4 thoughts on “L’emancipazione della dissonanza

  1. Che siamo figli e nipoti delle grandi schizofrenie etico-culturali del secolo scorso e in uno stato ulteriore di accelerata decomposizione dei minimi sistemi di orientamento esistenziale ce lo segnala la cronaca quotidiana di gratuiti ammazzamenti post-surrealistici e minacce internazionali di reciproca sopraffazione atomica.
    Oltre la dissonanza occorre misurarsi coi veleni corrosivi della dissolvenza di apparati ideologici e referenti religiosi dell’antico e recente passato, che sgretolano definitivamente le categorie occidentali di soggettività e oggettività, individuo e società, etnia ,storia e cultura.
    Non è dietro l’ostentata bandiera della globalizzazione planetaria che troveremo lo scrigno nascosto di nuovi principii di rigenerazione spirituale , né si può prevedere la durata dell’attuale penombra e transizione a un nuovo sistema di equilibrio antropico ed ecologico.
    L’unico codice di comportamento morale e politico oggi possibile si può fondare sulla dura resilienza nei confronti della pervasiva opera di disgregazione pre-apocalittica a cui siamo sottoposti e sull’impegno fedele
    alla preparazione di ciò che vi sopravviverà.
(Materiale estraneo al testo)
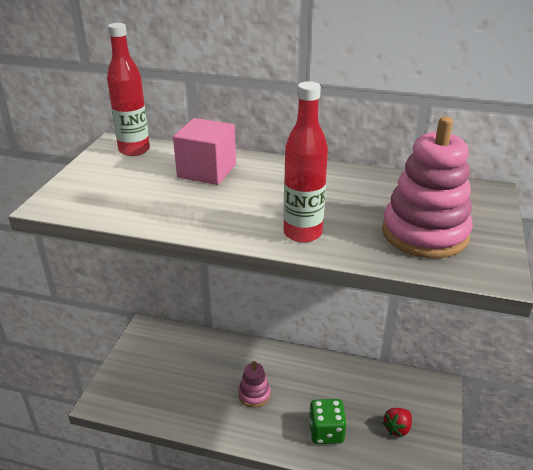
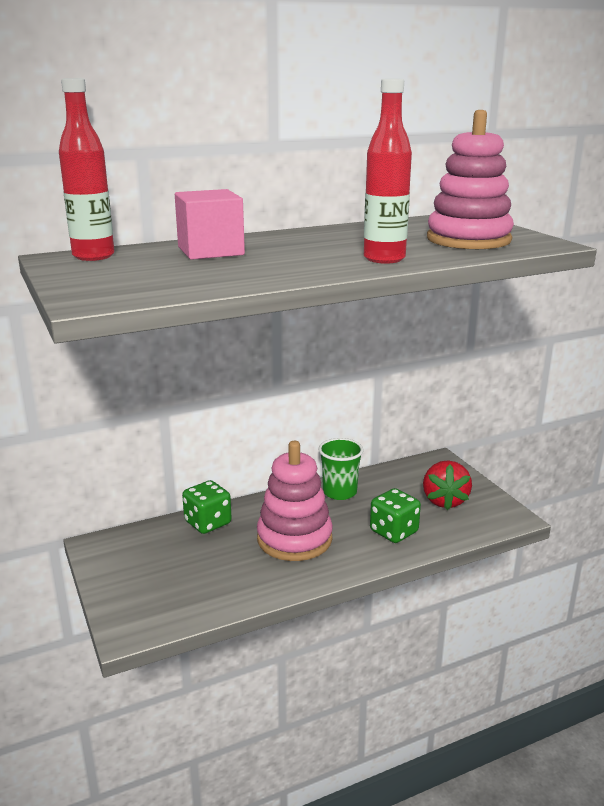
camera: 40 degrees left, 10 degrees down
(218, 348) = (208, 523): none -> green dice
(254, 394) = (294, 539): pink stacking toy -> pink stacking toy, size x1.86
(327, 372) = (339, 492): none -> green cup
(397, 428) = (444, 501): red strawberry -> red strawberry, size x1.55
  2. Perché non menzionate il nome del traduttore, pur usando nella nota introduttiva l’espressione “traduzione italiana di 1910:…”? Per caso è stato pubblicato da Castelvecchi in lingua originale? E questa postfazione, l’ha scritta Harrison in italiano? Riconoscete il lavoro svolto dal traduttore, please, almeno voi rivista che non avete alcun motivo per non farlo.